Ageing, in common terms, would be the process of growing old, and is commonly associated with degenerative changes in the body and increased occurrence of physiological disorders. Cardiovascular diseases, neurodegenerative disorders, cancers and inflammatory disorders are commonly associated with the onset of age.

It has been found that some specific molecular mechanisms are associated with the biological process of ageing. Our genome is the ultimate blueprint of all the molecular processes that occur in our body. The tendencies towards mitochondrial and nuclear genome mutations, oxidative DNA damage or damage due to radiation increases with age, leading to various disorders. Even without changing the genome, epigenetic regulation of gene expression can bring about many degenerative changes in the body.

DNA methylation involves the addition of a methyl group to cytosine residues and leads to gene silencing. It has been observed that a marked change in DNA methylation activity occurs with age. A prominent and universal change in methylation of three genes was seen in older individuals, and these three genes are associated with Pancreatic cancer, slow wound healing, Parkinson's disease and esophageal cell carcinoma. In 2011, a team of scientists could predict the age of an individual with an average accuracy of 5.2 years, by using the methylation of these three gene loci as their parameters.

By further developing this concept, Dr. Steve Horvath created the Horvath Clock in 2013, which is one of the most accurate biological clocks, determining the biological age of one's body. The major advantage of the Horvath Clock is that it has been standardized using methylation activity involving a wide variety of tissues. So, it determines the biological age accurately regardless of the source tissue used, and can also be used to compare ages of different tissues in the same body.

Recently, inflammation has been identified as an important biomarker for determining age. The inflammatory ageing clock- iAge, is based on the idea that as one ages, the stress on the tissues increases, and cells become damaged and secrete inflammation-causing molecules. This leads to progressive wear and tear and ultimately manifests as the degenerative signs of age.

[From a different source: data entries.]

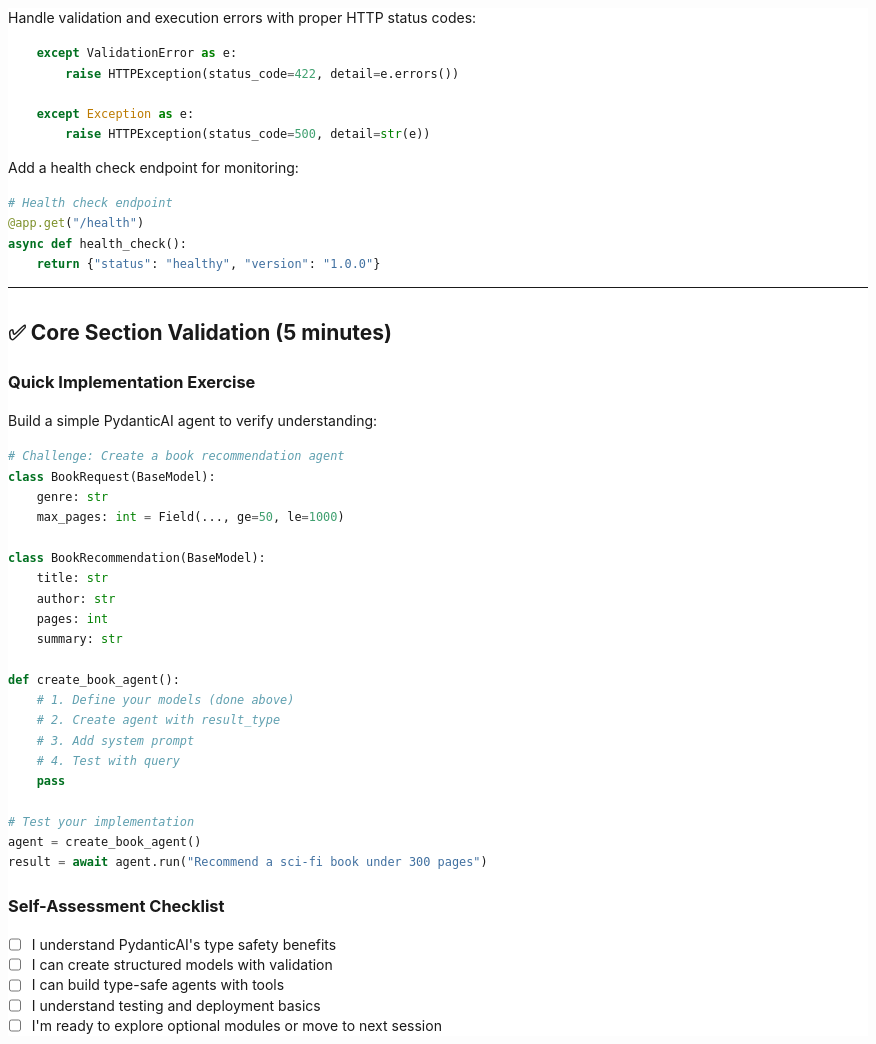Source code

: Handle validation and execution errors with proper HTTP status codes:

```python
    except ValidationError as e:
        raise HTTPException(status_code=422, detail=e.errors())
    
    except Exception as e:
        raise HTTPException(status_code=500, detail=str(e))
```

Add a health check endpoint for monitoring:

```python
# Health check endpoint
@app.get("/health")
async def health_check():
    return {"status": "healthy", "version": "1.0.0"}
```

---

## ✅ Core Section Validation (5 minutes)

### Quick Implementation Exercise
Build a simple PydanticAI agent to verify understanding:

```python
# Challenge: Create a book recommendation agent
class BookRequest(BaseModel):
    genre: str
    max_pages: int = Field(..., ge=50, le=1000)
    
class BookRecommendation(BaseModel):
    title: str
    author: str
    pages: int
    summary: str

def create_book_agent():
    # 1. Define your models (done above)
    # 2. Create agent with result_type
    # 3. Add system prompt
    # 4. Test with query
    pass

# Test your implementation
agent = create_book_agent()
result = await agent.run("Recommend a sci-fi book under 300 pages")
```

### Self-Assessment Checklist

- [ ] I understand PydanticAI's type safety benefits
- [ ] I can create structured models with validation
- [ ] I can build type-safe agents with tools
- [ ] I understand testing and deployment basics
- [ ] I'm ready to explore optional modules or move to next session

A major advantage of this technique is that inflammation can be detected and analyzed much more easily as compared to DNA methylation. So, large scale measurements of biological age can be made feasible using this technique.

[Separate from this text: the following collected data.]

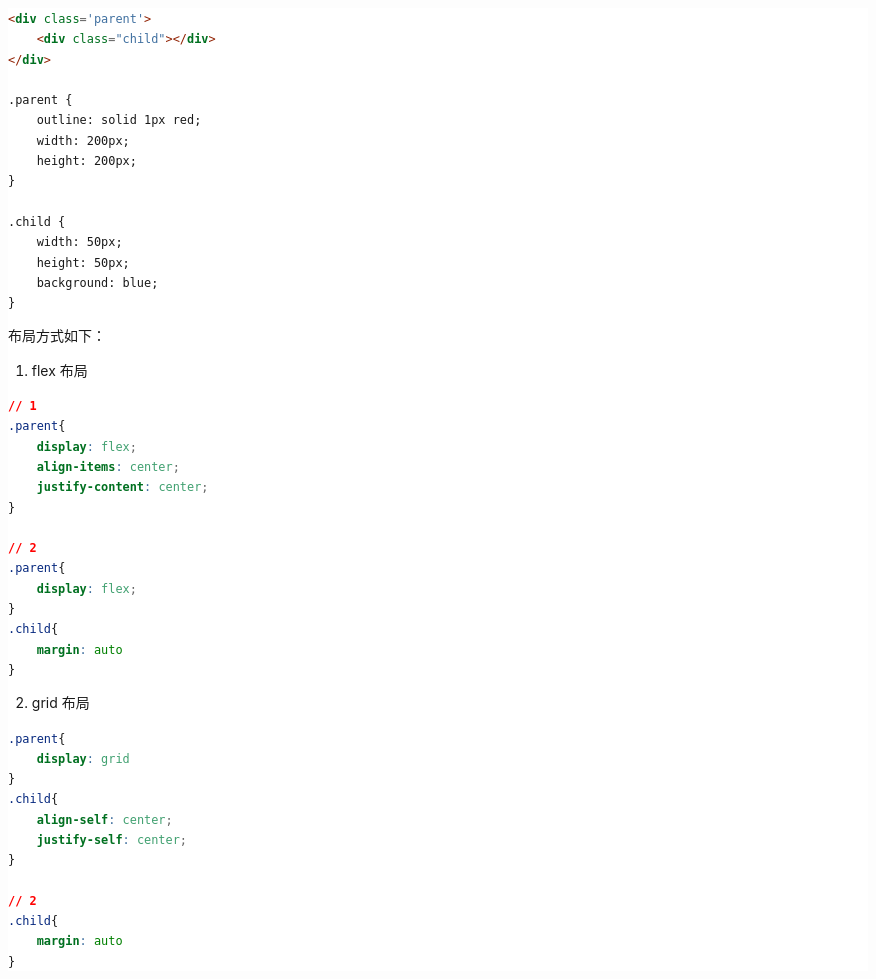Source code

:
 ```html
<div class='parent'>
    <div class="child"></div>
</div>

.parent {
    outline: solid 1px red;
    width: 200px;
    height: 200px;
}

.child {
    width: 50px;
    height: 50px;
    background: blue;
}
```


布局方式如下：

1. flex 布局

```css
// 1
.parent{
    display: flex;
    align-items: center;
    justify-content: center;
}

// 2
.parent{
    display: flex;
}
.child{
    margin: auto
}
```

2. grid 布局

```css
.parent{
    display: grid
}
.child{
    align-self: center;
    justify-self: center;
}

// 2 
.child{
    margin: auto
}
```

Such discoveries are also significant because once we understand the mechanisms that cause the degenerative disorders, we can find ways to cure them. Researchers are studying DNA methylation pathways to find potential cures for cancer and neurodegenerative diseases. Many of these studies have shown promising results. A far-fetched idea also suggests that by manipulating these pathways, humans may invent the mythical "anti-ageing pill", or even find ways to reverse one's age. While these ideas are ethically debatable, the molecular markers of ageing are certainly important for advancements in medical science.

REFERENCES

• Duggal NA. Reversing the immune ageing clock: lifestyle modifications and pharmacological interventions. Biogerontology. 2018 Dec;19(6):481-496. doi: 10.1007/s10522-018-9771-7. Epub 2018 Sep 29. PMID: 30269199; PMCID: PMC6223743.

• DNA Methylation Biomarkers in Aging and Age-Related Diseases ; Yasmeen S., Yosra B., El Hajj Nady. Frontiers in Genetics; vol 11; 2020.